I need the combination of both data frames as input (training and test set) for a Machine Learning algorithm. Is it correct that I first need to combine both DataFrames into a single DataFrame before using it in an ML Pipeline?
Example:
df1.show() +---------+---------+ | a|JoinValue| +---------+---------+ |A value 0| 0| |A value 1| 5| |A value 2| 10| |A value 3| 15| |A value 4| 20| |A value 5| 25| |A value 6| 30| +---------+---------+
and
> df2.show() +---------+---------+ | b|JoinValue| +---------+---------+ |B value 0| 0| |B value 1| 7| |B value 2| 14| |B value 3| 21| |B value 4| 28| +---------+---------+
An outer join followed by an orderBy
yields the following results:
> df1.join(df2, 'JoinValue', 'outer').orderBy('JoinValue').show()

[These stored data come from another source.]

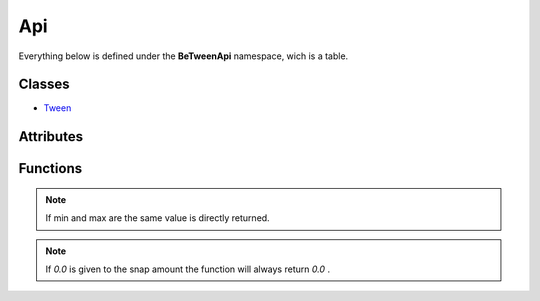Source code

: 
Api
=========


Everything below is defined under the **BeTweenApi** namespace, wich is a table.


Classes
-------


* `Tween <./Tween.html>`_


Attributes
----------


.. py:attribute:: BeTweenApi.interpolation

	see `interpolations <./interpolations.html>`_

	:type: table<string, function>


Functions
---------


.. py:function:: BeTweenApi.version_name ()

	return the current version as a string.

	:return: This is the syntax used in version names "1.0" or "1.0.1" .
	:rtype: string


.. py:function:: BeTweenApi.clamp (value, min, max)

	keep a number value in between of min and max, if the value is already in between is directly returned.

	:param value: the value to clamp.
	:type value: number
	:param min: the minimun this function can return.
	:type min: number
	:param max: the maximum this function can return.
	:type max: number
	:rtype: number


.. py:function:: BeTweenApi.wrap (value, min, max)

	make the value flow around the range of min and max.

	:param value: the value to wrap.
	:type value: number
	:param min: start point when the value wrap after being over max.
	:type min: number
	:param max: final point before the value wrap and start to min again.
	:type max: number
	:rtype: number


.. note::
	If min and max are the same value is directly returned.


.. py:function:: BeTweenApi.snap (value, snap)

	round the value to the nearest point of snap.

	:param value: the value to snap.
	:type value: number
	:param snap: the size of the snap, should be positive and more than 0 .
	:type snap: number
	:rtype: number

.. note::
	If *0.0* is given to the snap amount the function will always return *0.0* .


.. py:function:: BeTweenApi.get_active_tweens ()

	return a copy the list of currenlty running tweens.

	:rtype: table<Tween>[]

	.. note::
		this will be a copy of the list, it will not be updated and changing it will not interfeer with the orinal list because is used in the api loop.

+---------+---------+---------+
|JoinValue| a| b|
+---------+---------+---------+
| 0|A value 0|B value 0|
| 5|A value 1| null|
| 7| null|B value 1|
| 10|A value 2| null|
| 14| null|B value 2|
| 15|A value 3| null|
| 20|A value 4| null|
| 21| null|B value 3|
| 25|A value 5| null|
| 28| null|B value 4|
| 30|A value 6| null|
+---------+---------+---------+
What I actually want is this, without null
s:
+---------+---------+---------+
|JoinValue| a| b|
+---------+---------+---------+
| 0|A value 0|B value 0|
| 5|A value 1|B value 0|
| 7|A value 1|B value 1|
| 10|A value 2|B value 1|
| 14|A value 2|B value 2|
| 15|A value 3|B value 2|
| 20|A value 4|B value 2|
| 21|A value 4|B value 3|
| 25|A value 5|B value 3|
| 28|A value 5|B value 4|
| 30|A value 6|B value 4|
+---------+---------+---------+
What is the best way to use the JoinValue, a and b, coming from multiple data frames as features and labels in a machine learning algorithm?